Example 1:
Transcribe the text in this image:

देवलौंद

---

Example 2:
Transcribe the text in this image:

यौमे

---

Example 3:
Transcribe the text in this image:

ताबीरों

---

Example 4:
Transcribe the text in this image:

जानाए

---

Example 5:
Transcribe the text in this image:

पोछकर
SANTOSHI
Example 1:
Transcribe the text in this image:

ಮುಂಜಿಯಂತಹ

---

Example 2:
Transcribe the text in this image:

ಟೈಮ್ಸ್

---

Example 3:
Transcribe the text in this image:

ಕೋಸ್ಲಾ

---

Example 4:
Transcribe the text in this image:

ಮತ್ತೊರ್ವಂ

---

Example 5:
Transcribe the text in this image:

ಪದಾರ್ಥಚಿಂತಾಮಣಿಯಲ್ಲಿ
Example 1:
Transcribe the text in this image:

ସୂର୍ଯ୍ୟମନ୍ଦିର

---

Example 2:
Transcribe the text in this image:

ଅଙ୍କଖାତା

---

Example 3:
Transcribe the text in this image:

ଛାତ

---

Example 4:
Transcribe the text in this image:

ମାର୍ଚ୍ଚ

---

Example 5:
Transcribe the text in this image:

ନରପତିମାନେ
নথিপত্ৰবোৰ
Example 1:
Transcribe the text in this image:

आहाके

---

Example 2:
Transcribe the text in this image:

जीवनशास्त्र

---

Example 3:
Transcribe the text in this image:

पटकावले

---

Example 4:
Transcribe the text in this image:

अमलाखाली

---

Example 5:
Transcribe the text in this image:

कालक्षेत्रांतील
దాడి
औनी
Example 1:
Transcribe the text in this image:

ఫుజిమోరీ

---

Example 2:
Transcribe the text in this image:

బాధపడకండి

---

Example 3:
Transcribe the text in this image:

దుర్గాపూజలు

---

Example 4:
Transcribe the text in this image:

▬▬▬

EXERCISE DESCRIPTION — Return all of the entries exactly as they were supplied.

ANSWER SECTION —
Example 1:
Transcribe the text in this image:

देवलौंद

---

Example 2:
Transcribe the text in this image:

यौमे

---

Example 3:
Transcribe the text in this image:

ताबीरों

---

Example 4:
Transcribe the text in this image:

जानाए

---

Example 5:
Transcribe the text in this image:

पोछकर
SANTOSHI
Example 1:
Transcribe the text in this image:

ಮುಂಜಿಯಂತಹ

---

Example 2:
Transcribe the text in this image:

ಟೈಮ್ಸ್

---

Example 3:
Transcribe the text in this image:

ಕೋಸ್ಲಾ

---

Example 4:
Transcribe the text in this image:

ಮತ್ತೊರ್ವಂ

---

Example 5:
Transcribe the text in this image:

ಪದಾರ್ಥಚಿಂತಾಮಣಿಯಲ್ಲಿ
Example 1:
Transcribe the text in this image:

ସୂର୍ଯ୍ୟମନ୍ଦିର

---

Example 2:
Transcribe the text in this image:

ଅଙ୍କଖାତା

---

Example 3:
Transcribe the text in this image:

ଛାତ

---

Example 4:
Transcribe the text in this image:

ମାର୍ଚ୍ଚ

---

Example 5:
Transcribe the text in this image:

ନରପତିମାନେ
নথিপত্ৰবোৰ
Example 1:
Transcribe the text in this image:

आहाके

---

Example 2:
Transcribe the text in this image:

जीवनशास्त्र

---

Example 3:
Transcribe the text in this image:

पटकावले

---

Example 4:
Transcribe the text in this image:

अमलाखाली

---

Example 5:
Transcribe the text in this image:

कालक्षेत्रांतील
దాడి
औनी
Example 1:
Transcribe the text in this image:

ఫుజిమోరీ

---

Example 2:
Transcribe the text in this image:

బాధపడకండి

---

Example 3:
Transcribe the text in this image:

దుర్గాపూజలు

---

Example 4:
Transcribe the text in this image:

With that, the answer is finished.